* [EXERCISE DIRECTIONS] Please copy all of the entries exactly, but drop every picture.

[Opening INFORMATION GIVEN section]

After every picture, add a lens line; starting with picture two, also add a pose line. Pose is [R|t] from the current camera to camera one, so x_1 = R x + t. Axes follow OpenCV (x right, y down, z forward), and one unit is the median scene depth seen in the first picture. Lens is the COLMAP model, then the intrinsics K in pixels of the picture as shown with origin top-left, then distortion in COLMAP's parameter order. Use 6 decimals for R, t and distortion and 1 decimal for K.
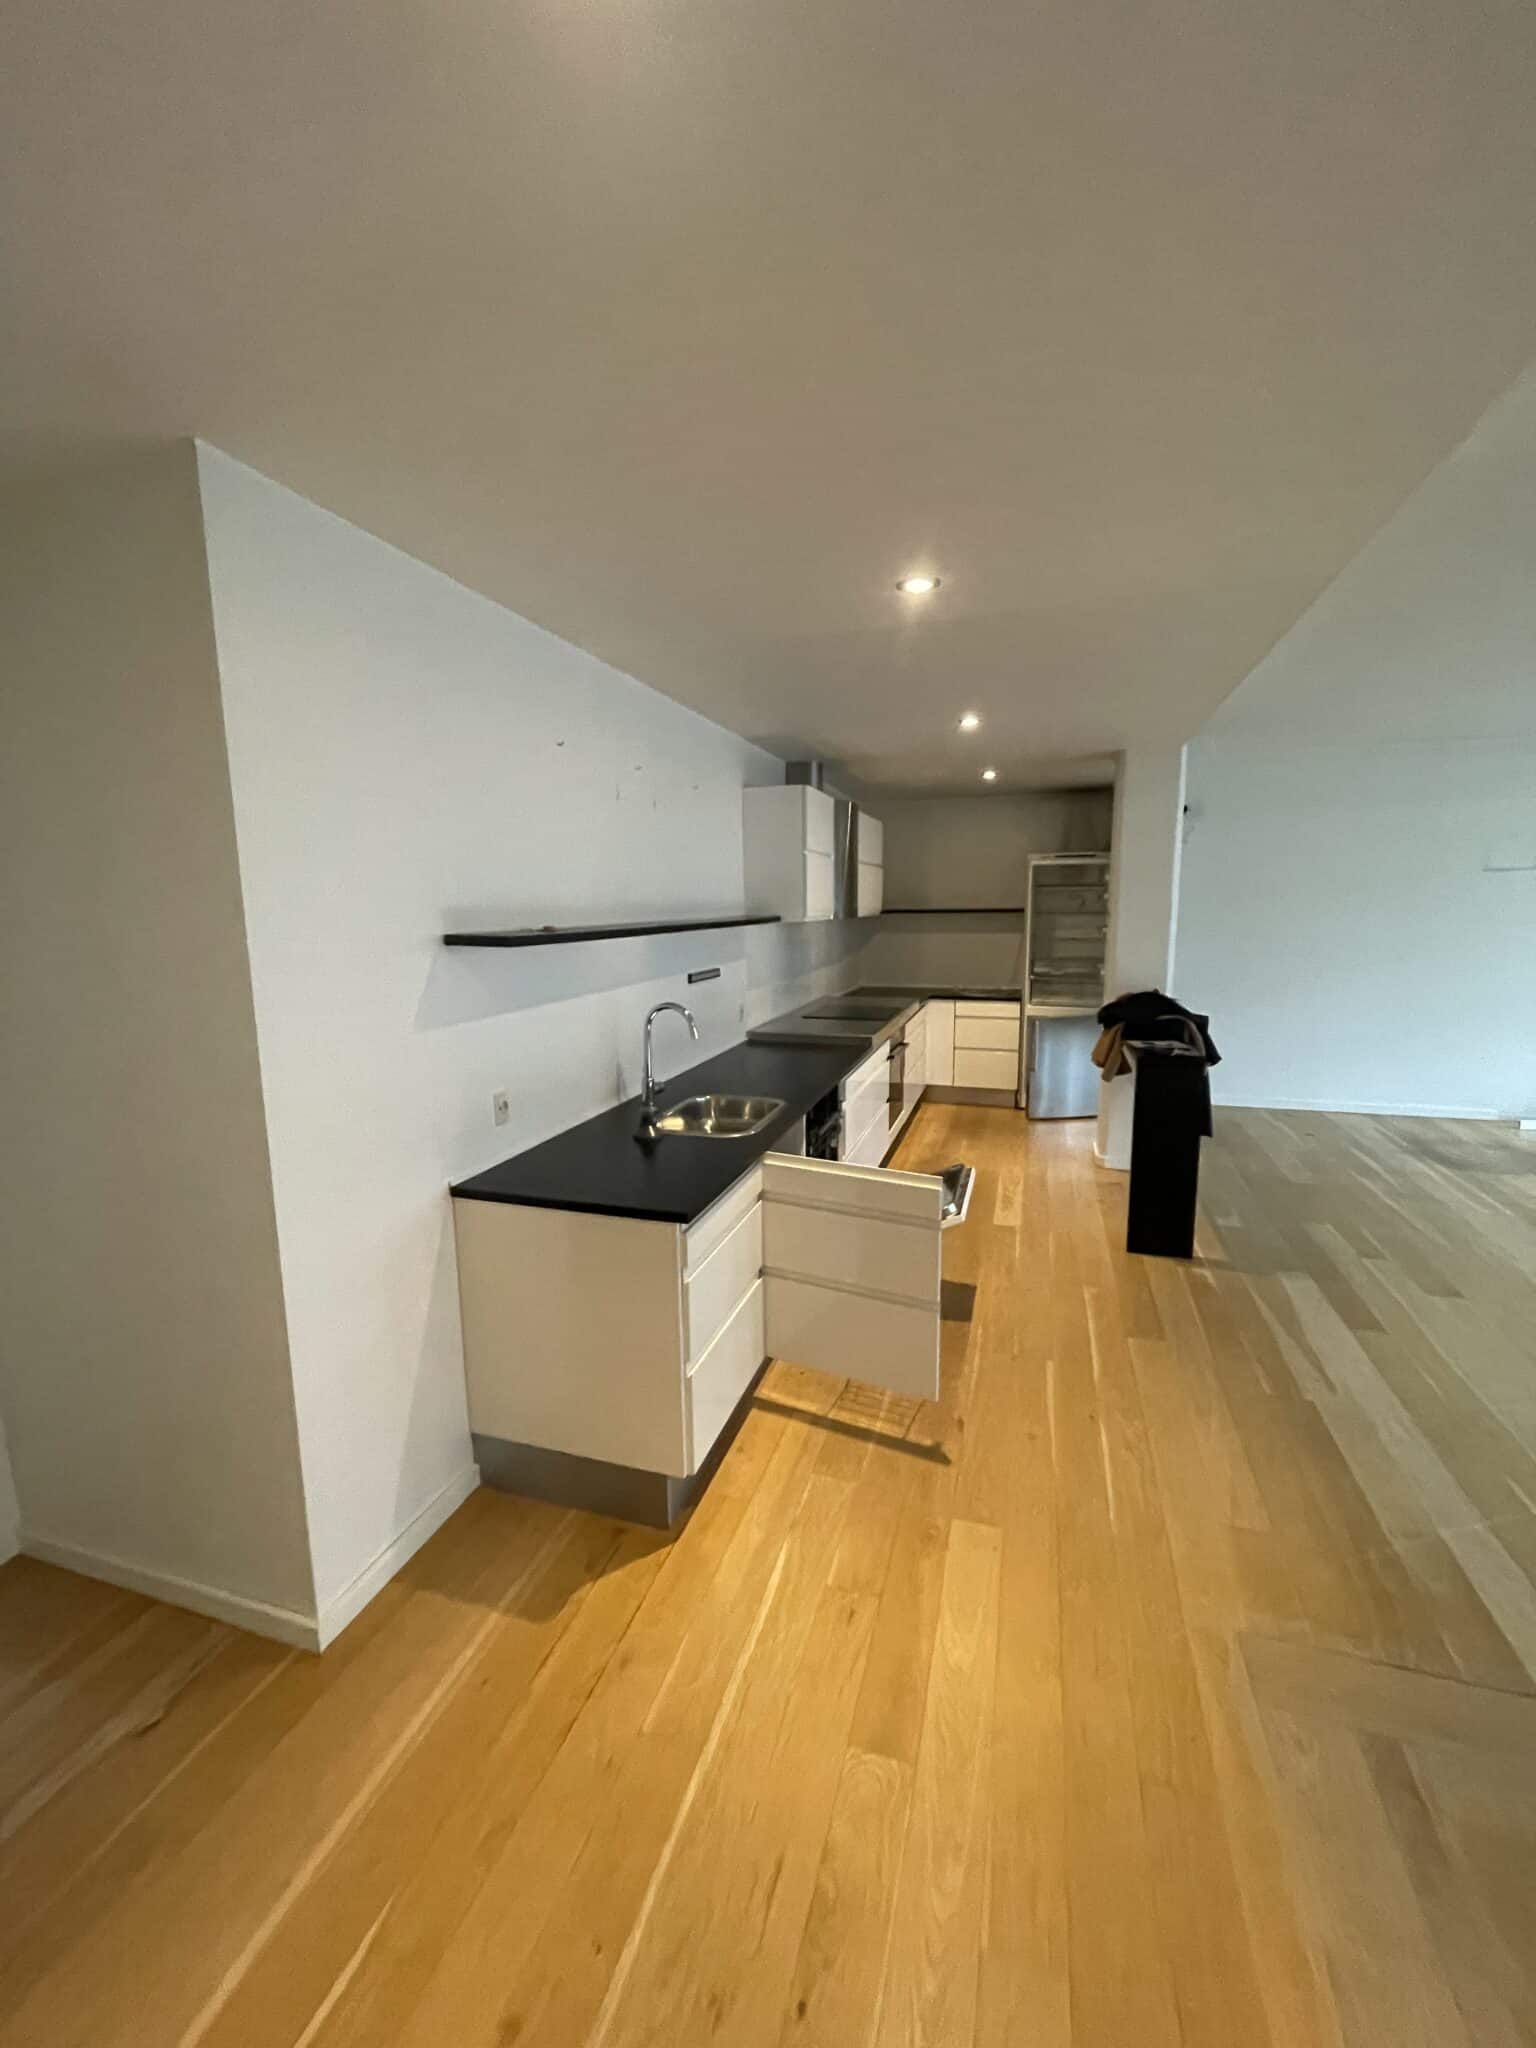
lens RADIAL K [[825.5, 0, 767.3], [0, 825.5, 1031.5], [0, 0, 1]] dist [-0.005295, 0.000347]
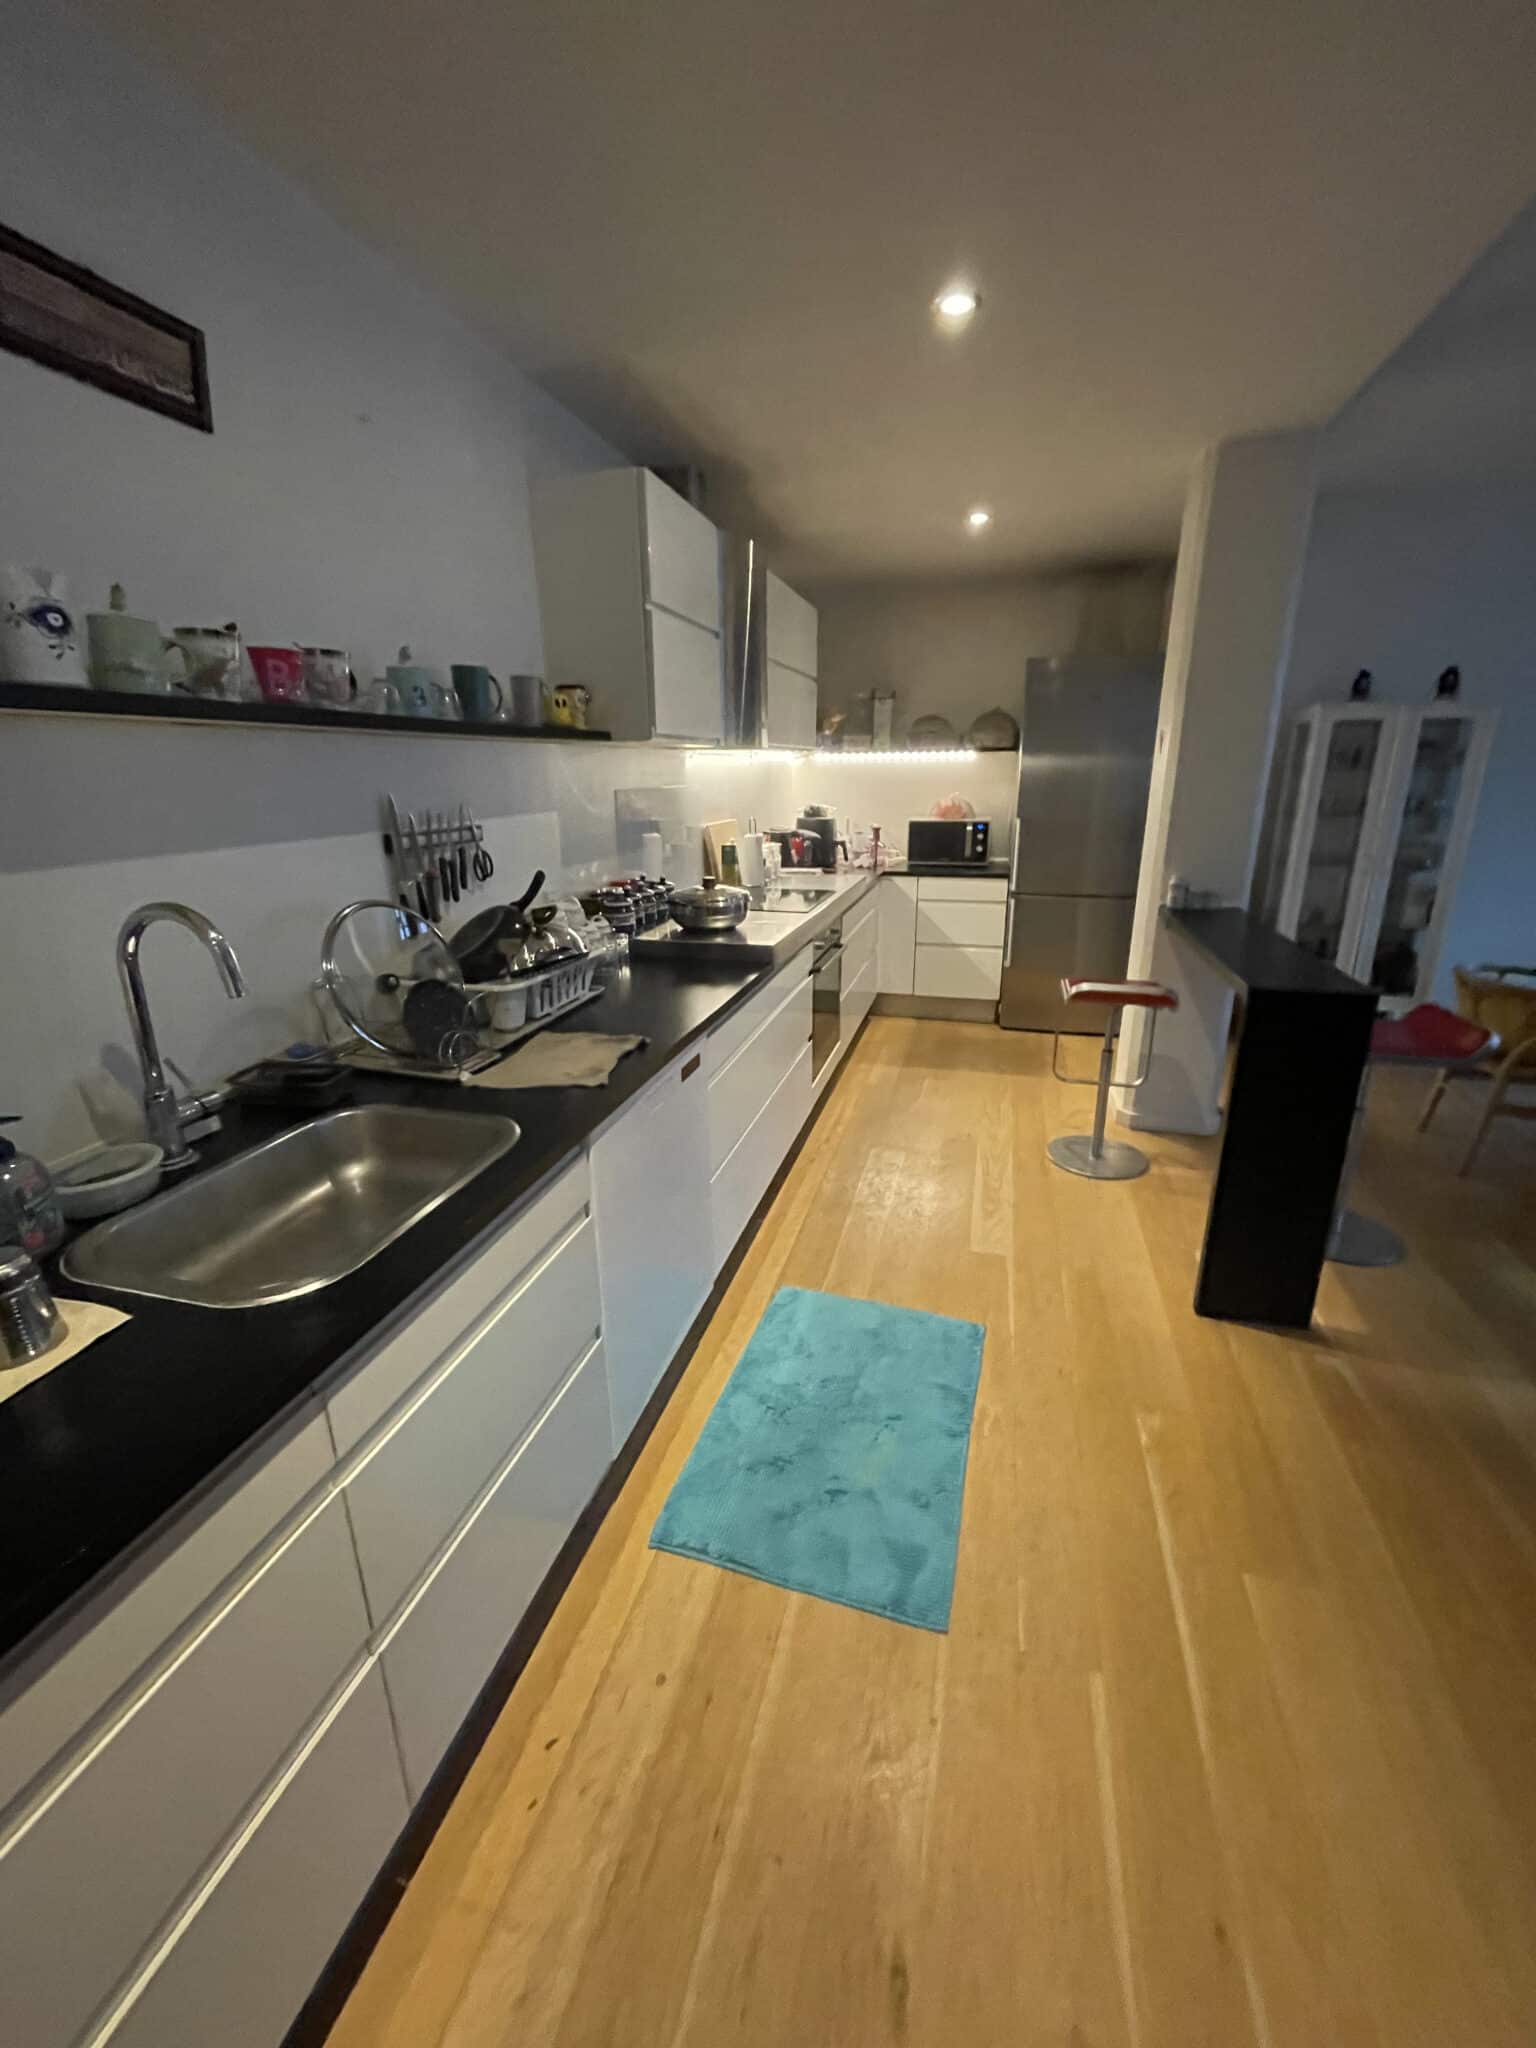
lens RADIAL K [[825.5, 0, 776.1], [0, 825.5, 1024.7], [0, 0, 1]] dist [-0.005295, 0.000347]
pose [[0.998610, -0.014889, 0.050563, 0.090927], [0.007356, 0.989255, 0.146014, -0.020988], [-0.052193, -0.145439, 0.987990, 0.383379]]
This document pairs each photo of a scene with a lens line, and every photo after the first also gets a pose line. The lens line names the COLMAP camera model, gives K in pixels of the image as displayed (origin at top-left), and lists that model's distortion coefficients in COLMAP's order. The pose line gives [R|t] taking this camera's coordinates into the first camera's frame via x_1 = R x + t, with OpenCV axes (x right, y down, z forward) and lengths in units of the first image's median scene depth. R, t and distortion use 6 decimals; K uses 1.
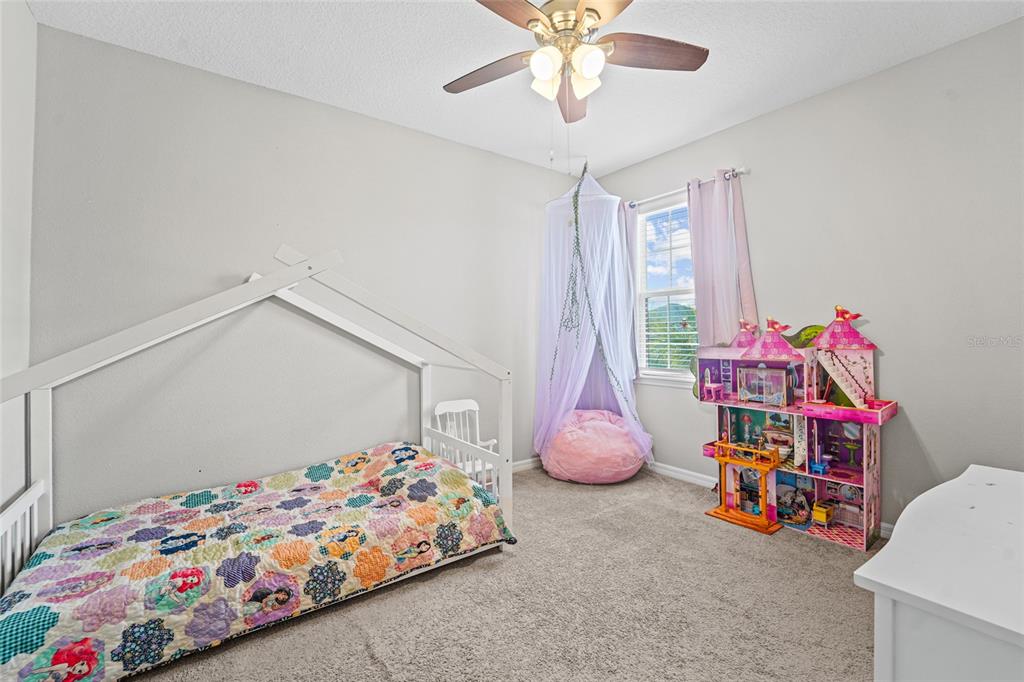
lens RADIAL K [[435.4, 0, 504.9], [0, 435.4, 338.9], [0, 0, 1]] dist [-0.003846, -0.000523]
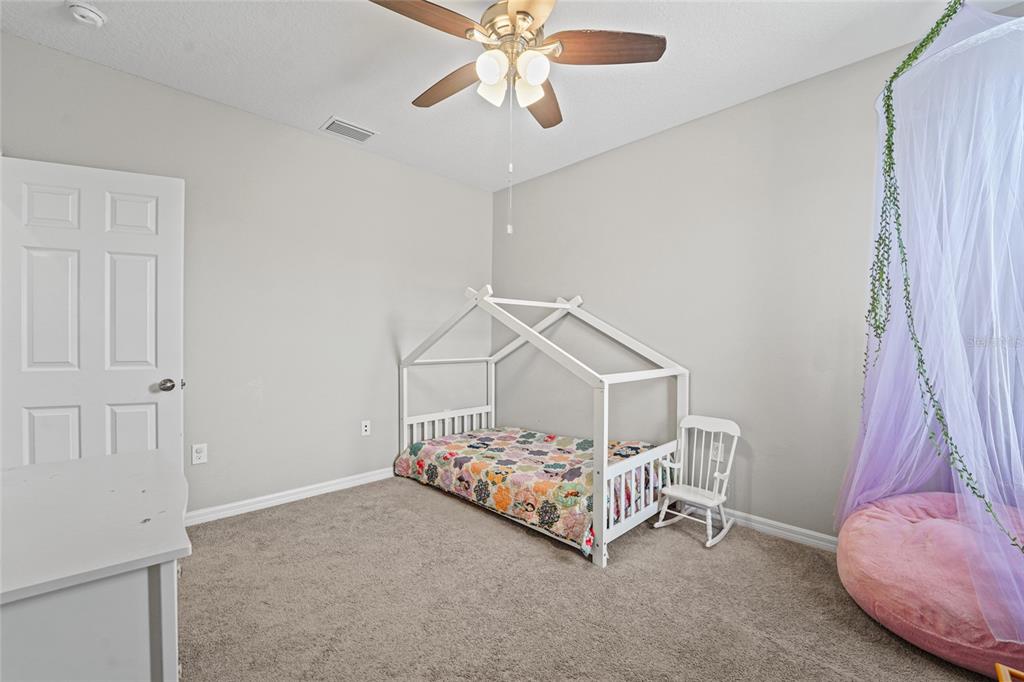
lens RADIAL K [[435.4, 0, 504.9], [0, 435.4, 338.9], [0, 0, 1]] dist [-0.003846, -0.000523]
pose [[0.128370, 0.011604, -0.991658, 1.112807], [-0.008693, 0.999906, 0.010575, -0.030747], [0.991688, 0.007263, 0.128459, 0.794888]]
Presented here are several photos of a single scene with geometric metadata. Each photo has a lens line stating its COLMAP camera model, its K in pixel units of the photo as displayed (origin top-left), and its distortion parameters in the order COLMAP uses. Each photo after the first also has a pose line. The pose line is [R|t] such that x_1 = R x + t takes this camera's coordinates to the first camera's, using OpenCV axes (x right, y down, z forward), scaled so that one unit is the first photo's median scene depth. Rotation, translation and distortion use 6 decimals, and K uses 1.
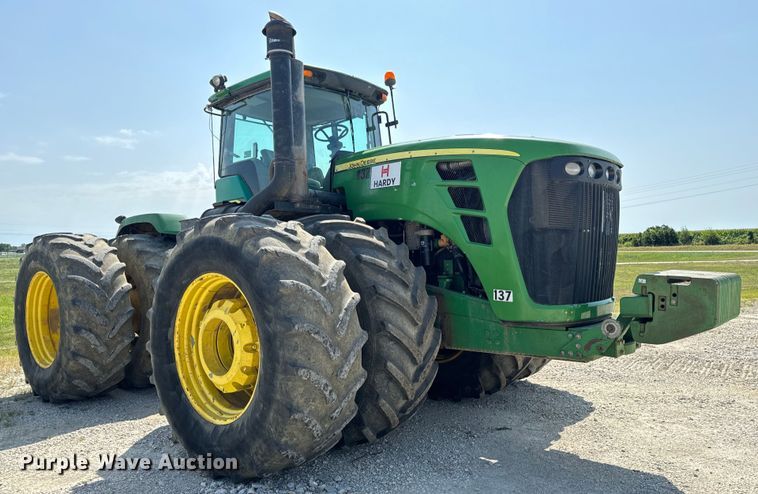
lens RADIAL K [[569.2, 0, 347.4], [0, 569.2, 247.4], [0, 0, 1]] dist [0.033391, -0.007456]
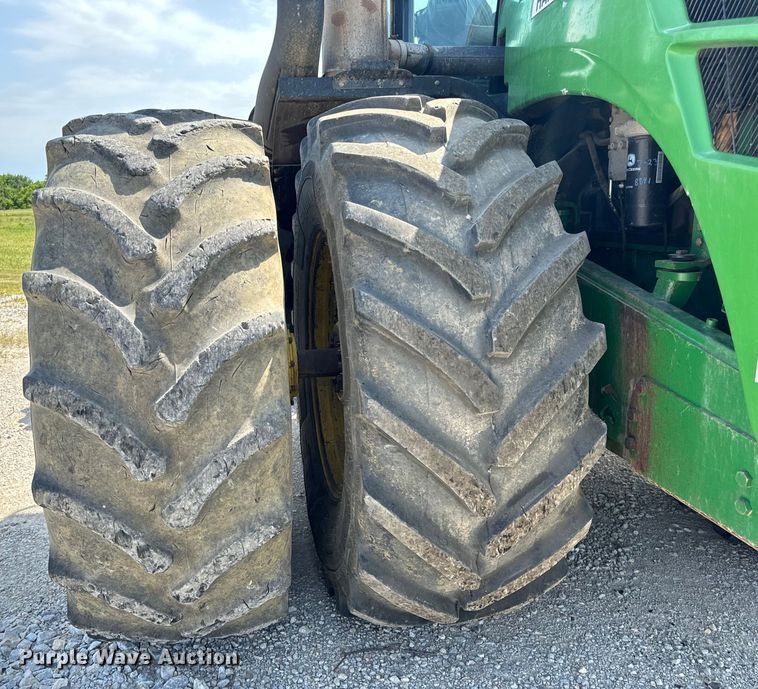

[Closing INFORMATION GIVEN section]

* [FINISHED EXERCISE]
After every picture, add a lens line; starting with picture two, also add a pose line. Pose is [R|t] from the current camera to camera one, so x_1 = R x + t. Axes follow OpenCV (x right, y down, z forward), and one unit is the median scene depth seen in the first picture. Lens is the COLMAP model, then the intrinsics K in pixels of the picture as shown with origin top-left, then distortion in COLMAP's parameter order. Use 6 decimals for R, t and distortion and 1 decimal for K.
lens RADIAL K [[825.5, 0, 767.3], [0, 825.5, 1031.5], [0, 0, 1]] dist [-0.005295, 0.000347]
lens RADIAL K [[825.5, 0, 776.1], [0, 825.5, 1024.7], [0, 0, 1]] dist [-0.005295, 0.000347]
pose [[0.998610, -0.014889, 0.050563, 0.090927], [0.007356, 0.989255, 0.146014, -0.020988], [-0.052193, -0.145439, 0.987990, 0.383379]]
This document pairs each photo of a scene with a lens line, and every photo after the first also gets a pose line. The lens line names the COLMAP camera model, gives K in pixels of the image as displayed (origin at top-left), and lists that model's distortion coefficients in COLMAP's order. The pose line gives [R|t] taking this camera's coordinates into the first camera's frame via x_1 = R x + t, with OpenCV axes (x right, y down, z forward) and lengths in units of the first image's median scene depth. R, t and distortion use 6 decimals; K uses 1.
lens RADIAL K [[435.4, 0, 504.9], [0, 435.4, 338.9], [0, 0, 1]] dist [-0.003846, -0.000523]
lens RADIAL K [[435.4, 0, 504.9], [0, 435.4, 338.9], [0, 0, 1]] dist [-0.003846, -0.000523]
pose [[0.128370, 0.011604, -0.991658, 1.112807], [-0.008693, 0.999906, 0.010575, -0.030747], [0.991688, 0.007263, 0.128459, 0.794888]]
Presented here are several photos of a single scene with geometric metadata. Each photo has a lens line stating its COLMAP camera model, its K in pixel units of the photo as displayed (origin top-left), and its distortion parameters in the order COLMAP uses. Each photo after the first also has a pose line. The pose line is [R|t] such that x_1 = R x + t takes this camera's coordinates to the first camera's, using OpenCV axes (x right, y down, z forward), scaled so that one unit is the first photo's median scene depth. Rotation, translation and distortion use 6 decimals, and K uses 1.
lens RADIAL K [[569.2, 0, 347.4], [0, 569.2, 247.4], [0, 0, 1]] dist [0.033391, -0.007456]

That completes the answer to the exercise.